§ JOB
Pictures stay out of the output. Return exactly the lines below from the one with "Figura 12. Planta hospedera de" down to the one with "EXILEの某メンバーが登場！", both included, and nothing more.

§ DATA FOR THIS EXERCISE

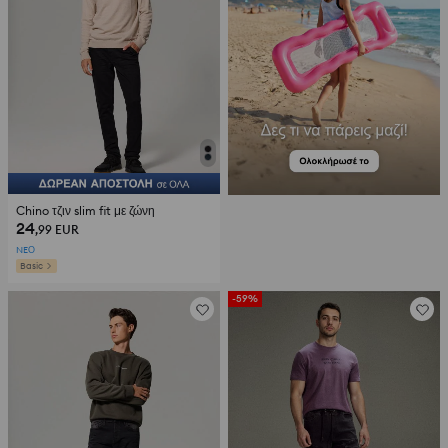
Chino τζιν slim fit με ζώνη
24
,99
EUR
NEΟ
Basic
-59%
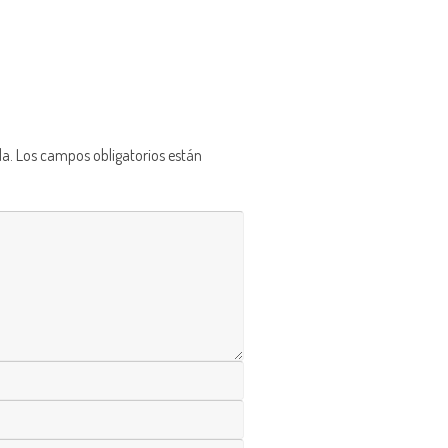
da.
Los campos obligatorios están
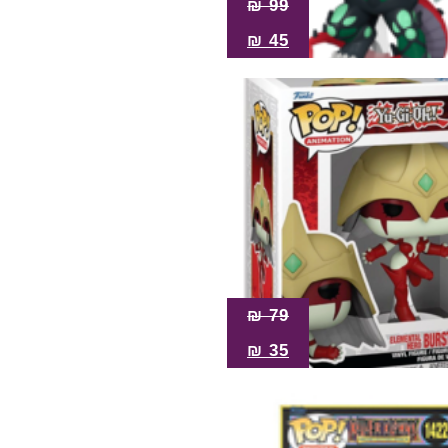
₪
99
₪
45
₪
79
₪
35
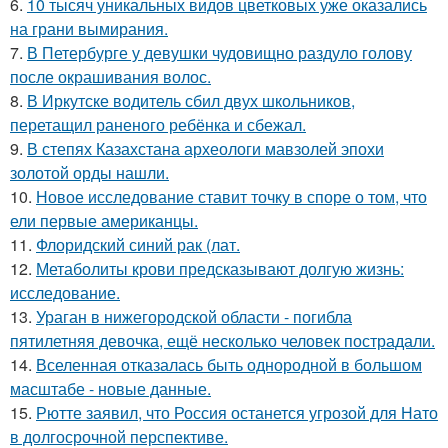
6.
10 тысяч уникальных видов цветковых уже оказались
на грани вымирания.
7.
В Петербурге у девушки чудовищно раздуло голову
после окрашивания волос.
8.
В Иркутске водитель сбил двух школьников,
перетащил раненого ребёнка и сбежал.
9.
В степях Казахстана археологи мавзолей эпохи
золотой орды нашли.
10.
Новое исследование ставит точку в споре о том, что
ели первые американцы.
11.
Флоридский синий рак (лат.
12.
Метаболиты крови предсказывают долгую жизнь:
исследование.
13.
Ураган в нижегородской области - погибла
пятилетняя девочка, ещё несколько человек пострадали.
14.
Вселенная отказалась быть однородной в большом
масштабе - новые данные.
15.
Рютте заявил, что Россия останется угрозой для Нато
в долгосрочной перспективе.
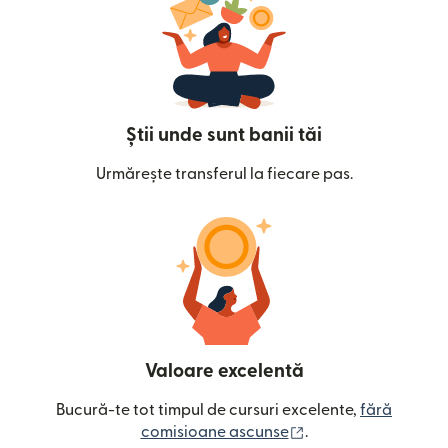
Știi unde sunt banii tăi
Urmărește transferul la fiecare pas.
Valoare excelentă
Bucură-te tot timpul de cursuri excelente,
fără
(se deschide într-o
comisioane ascunse
.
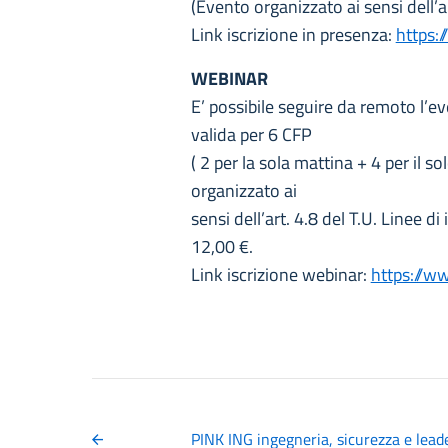
(Evento organizzato ai sensi dell’a
Link iscrizione in presenza:
https:
WEBINAR
E’ possibile seguire da remoto l’ev
valida per 6 CFP
( 2 per la sola mattina + 4 per il
organizzato ai
sensi dell’art. 4.8 del T.U. Linee 
12,00 €.
Link iscrizione webinar:
https://w
PINK ING ingegneria, sicurezza e lead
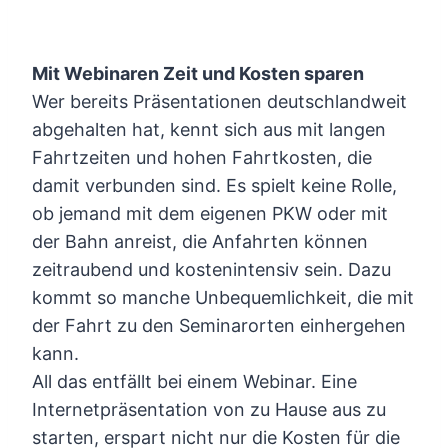
Mit Webinaren Zeit und Kosten sparen
Wer bereits Präsentationen deutschlandweit
abgehalten hat, kennt sich aus mit langen
Fahrtzeiten und hohen Fahrtkosten, die
damit verbunden sind. Es spielt keine Rolle,
ob jemand mit dem eigenen PKW oder mit
der Bahn anreist, die Anfahrten können
zeitraubend und kostenintensiv sein. Dazu
kommt so manche Unbequemlichkeit, die mit
der Fahrt zu den Seminarorten einhergehen
kann.
All das entfällt bei einem Webinar. Eine
Internetpräsentation von zu Hause aus zu
starten, erspart nicht nur die Kosten für die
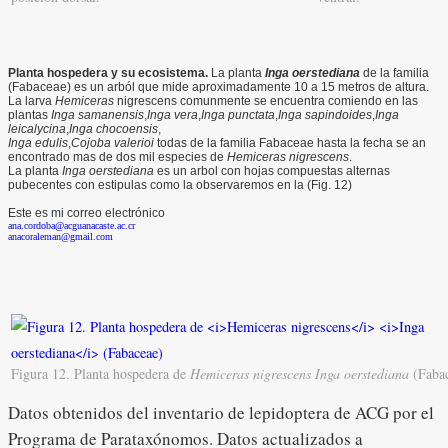
Planta hospedera y su ecosistema.
La planta
Inga oerstediana
de la familia
(Fabaceae) es un arból que mide aproximadamente 10 a 15 metros de altura.
La larva
Hemiceras
nigrescens comunmente se encuentra comiendo en las
plantas
Inga
samanensis
,
Inga vera
,
Inga punctata
,
Inga sapindoides
,
Inga
leicalycina
,
Inga chocoensis
,
Inga edulis
,
Cojoba valerioi
todas de la familia Fabaceae hasta la fecha se an
encontrado mas de dos mil especies de
Hemiceras nigrescens
.
La planta
Inga oerstediana
es un arbol con hojas compuestas alternas
pubecentes con estipulas como la observaremos en la (Fig. 12)
Este es mi correo electrónico
ana.cordoba@acguanacaste.ac.cr
anacoraleman@gmail.com
Figura 12. Planta hospedera de
Hemiceras nigrescens
Inga oerstediana
(Fabac
Datos obtenidos del inventario de lepidoptera de ACG por el
Programa de Parataxónomos. Datos actualizados a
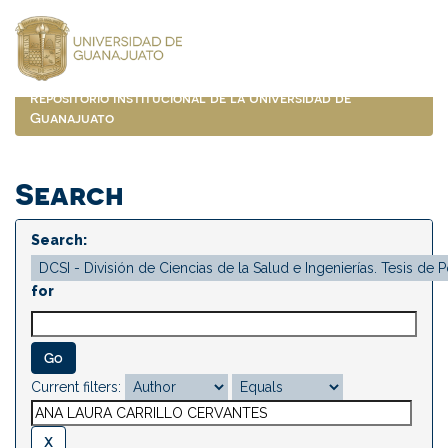
Skip
navigation
Repositorio Institucional de la Universidad de
Guanajuato
Search
Search:
for
Current filters:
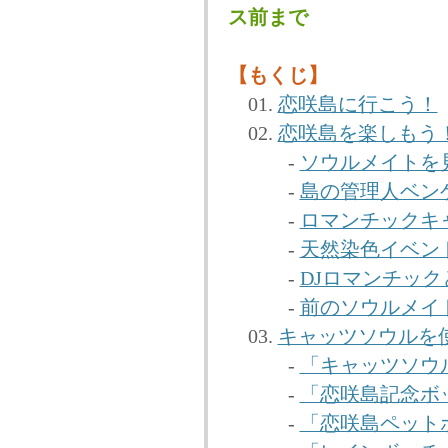
ス前まで
【もくじ】
01.
恋咲島に行こう！
02.
恋咲島を楽しもう
-
ソウルメイトを
-
島の管理人ベン
-
ロマンチックキャ
-
天然染色イベント
-
DJロマンチック
-
前のソウルメイ
03.
キャッツソウルを
-
「キャッツソウ
-
「恋咲島記念ボ
-
「恋咲島ペット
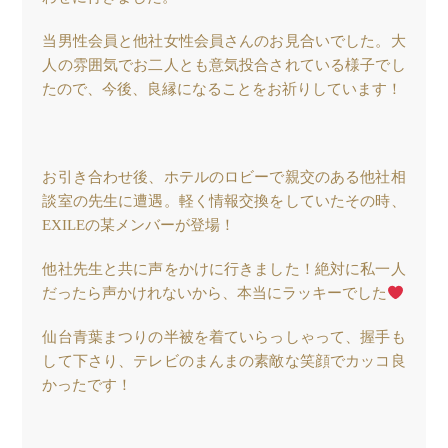
当男性会員と他社女性会員さんのお見合いでした。大
人の雰囲気でお二人とも意気投合されている様子でし
たので、今後、良縁になることをお祈りしています！
お引き合わせ後、ホテルのロビーで親交のある他社相
談室の先生に遭遇。軽く情報交換をしていたその時、
EXILEの某メンバーが登場！
他社先生と共に声をかけに行きました！絶対に私一人
だったら声かけれないから、本当にラッキーでした
仙台青葉まつりの半被を着ていらっしゃって、握手も
して下さり、テレビのまんまの素敵な笑顔でカッコ良
かったです！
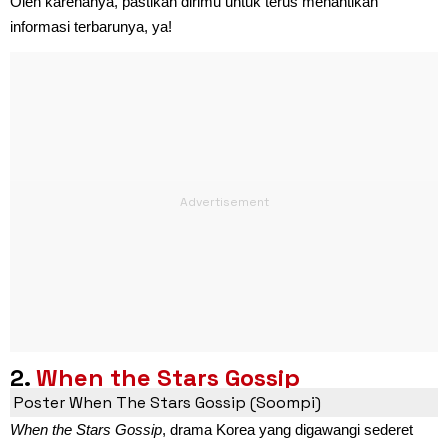
Oleh karenanya, pastikan dirimu untuk terus menantikan
informasi terbarunya, ya!
2.
When the Stars Gossip
Poster When The Stars Gossip (Soompi)
When the Stars Gossip
, drama Korea yang digawangi sederet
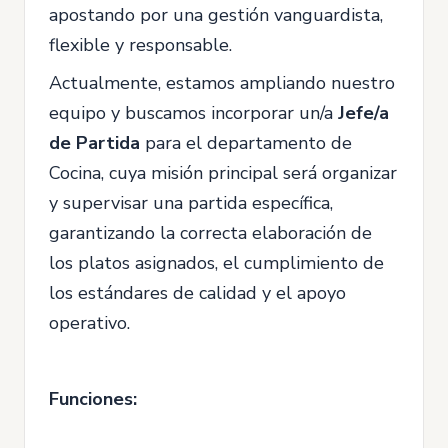
apostando por una gestión vanguardista,
flexible y responsable.
Actualmente, estamos ampliando nuestro
equipo y buscamos incorporar un/a
Jefe/a
de Partida
para el departamento de
Cocina, cuya misión principal será organizar
y supervisar una partida específica,
garantizando la correcta elaboración de
los platos asignados, el cumplimiento de
los estándares de calidad y el apoyo
operativo.
Funciones:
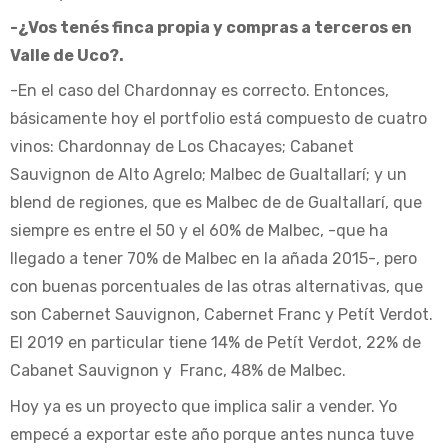
-¿Vos tenés finca propia y compras a terceros en
Valle de Uco?.
-En el caso del Chardonnay es correcto. Entonces,
básicamente hoy el portfolio está compuesto de cuatro
vinos: Chardonnay de Los Chacayes; Cabanet
Sauvignon de Alto Agrelo; Malbec de Gualtallarí; y un
blend de regiones, que es Malbec de de Gualtallarí, que
siempre es entre el 50 y el 60% de Malbec, -que ha
llegado a tener 70% de Malbec en la añada 2015-, pero
con buenas porcentuales de las otras alternativas, que
son Cabernet Sauvignon, Cabernet Franc y Petít Verdot.
El 2019 en particular tiene 14% de Petít Verdot, 22% de
Cabanet Sauvignon y Franc, 48% de Malbec.
Hoy ya es un proyecto que implica salir a vender. Yo
empecé a exportar este año porque antes nunca tuve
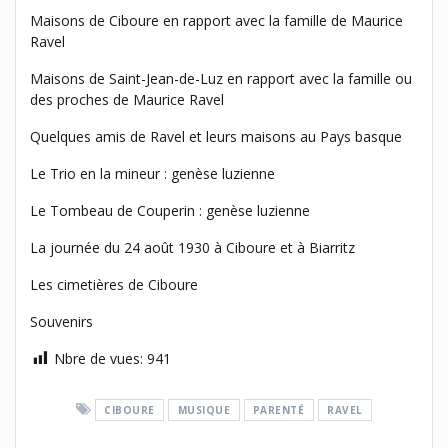
Maisons de Ciboure en rapport avec la famille de Maurice
Ravel
Maisons de Saint-Jean-de-Luz en rapport avec la famille ou
des proches de Maurice Ravel
Quelques amis de Ravel et leurs maisons au Pays basque
Le Trio en la mineur : genèse luzienne
Le Tombeau de Couperin : genèse luzienne
La journée du 24 août 1930 à Ciboure et à Biarritz
Les cimetières de Ciboure
Souvenirs
Nbre de vues:
941
CIBOURE
MUSIQUE
PARENTÉ
RAVEL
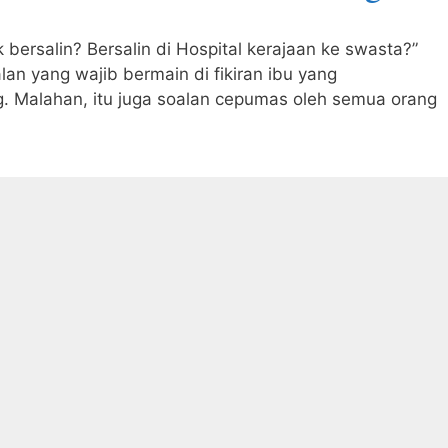
 bersalin? Bersalin di Hospital kerajaan ke swasta?”
alan yang wajib bermain di fikiran ibu yang
 Malahan, itu juga soalan cepumas oleh semua orang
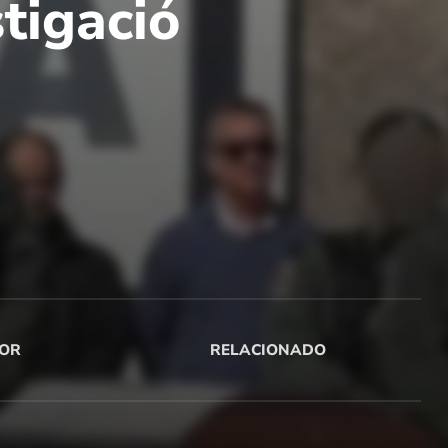
stigació
OR
RELACIONADO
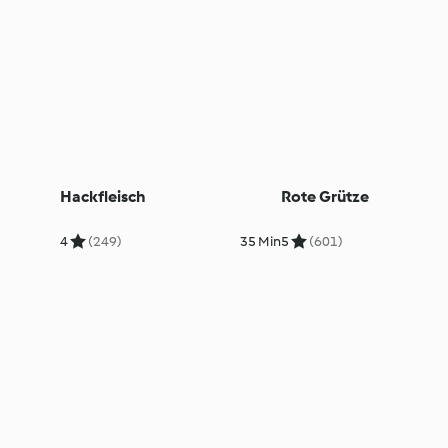
Hackfleisch
Rote Grütze
4
(249)
35 Min
5
(601)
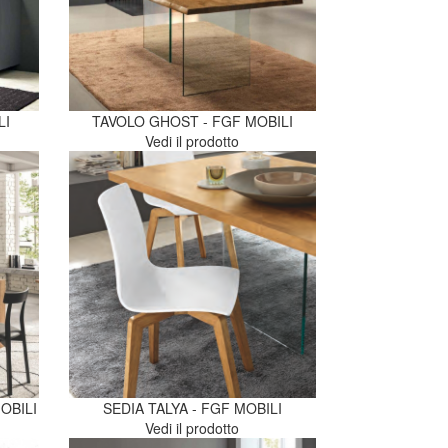
LI
TAVOLO GHOST - FGF MOBILI
Vedi il prodotto
OBILI
SEDIA TALYA - FGF MOBILI
Vedi il prodotto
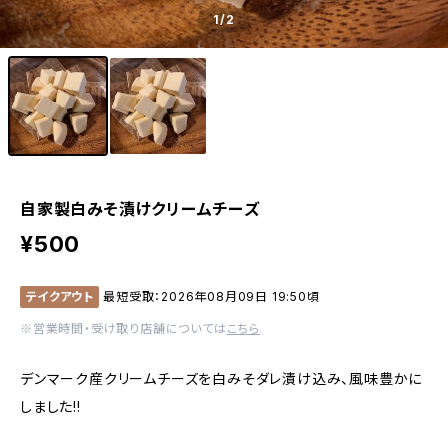
1
/2
自家製白みそ漬けクリームチーズ
¥500
テイクアウト
最短受取：2026年08月09日 19:50頃
※営業時間・受け取り店舗については
こちら
デンマーク産クリームチーズを白みそダレ漬け込み、風味豊かに
しました!!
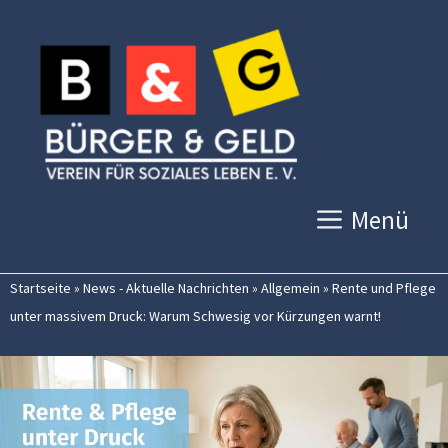
Zum
Inhalt
springen
Menü
Startseite
»
News - Aktuelle Nachrichten
»
Allgemein
»
Rente und Pflege
unter massivem Druck: Warum Schwesig vor Kürzungen warnt!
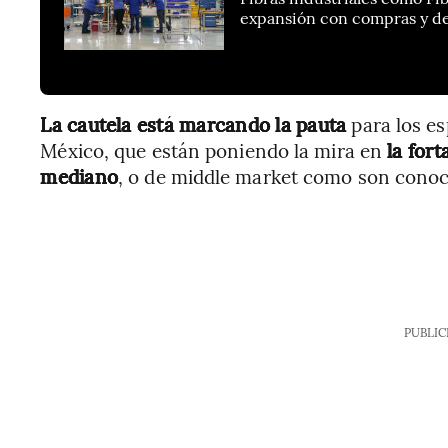
expansión con compras y des
La cautela está marcando la pauta
para los es
México, que están poniendo la mira en
la for
mediano
, o de middle market como son conoci
PUBLIC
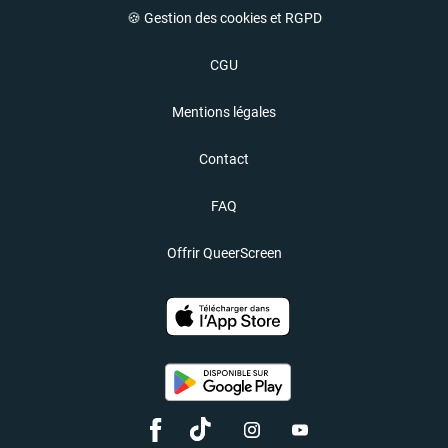
🍪 Gestion des cookies et RGPD
CGU
Mentions légales
Contact
FAQ
Offrir QueerScreen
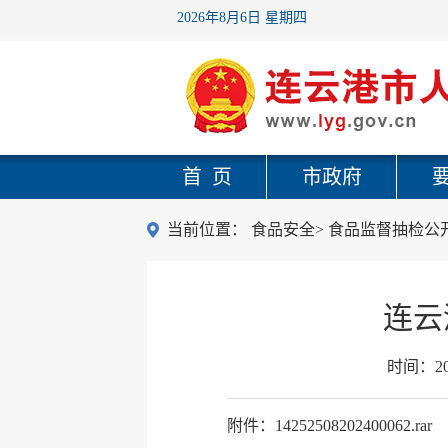
2026年8月6日 星期四
首 页
市政府
当前位置：
食品安全
>
食品监督抽检公
连云
时间：
2
附件：14252508202400062.rar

§ RESPONSE TO THIS EXERCISE
Figura 12. Planta hospedera de
Hemiceras nigrescens
Inga oerstediana
(Fabac
Datos obtenidos del inventario de lepidoptera de ACG por el
Programa de Parataxónomos. Datos actualizados a
Skip
navigation
Repositorio Institucional de la Universidad de
Guanajuato
Search
Search:
for
Current filters:
ス前まで
【もくじ】
01.
恋咲島に行こう！
02.
恋咲島を楽しもう
-
ソウルメイトを
-
島の管理人ベン
-
ロマンチックキャ
-
天然染色イベント
-
DJロマンチック
-
前のソウルメイ
03.
キャッツソウルを
-
「キャッツソウ
-
「恋咲島記念ボ
-
「恋咲島ペット
当男性会員と他社女性会員さんのお見合いでした。大
人の雰囲気でお二人とも意気投合されている様子でし
たので、今後、良縁になることをお祈りしています！
お引き合わせ後、ホテルのロビーで親交のある他社相
談室の先生に遭遇。軽く情報交換をしていたその時、
EXILEの某メンバーが登場！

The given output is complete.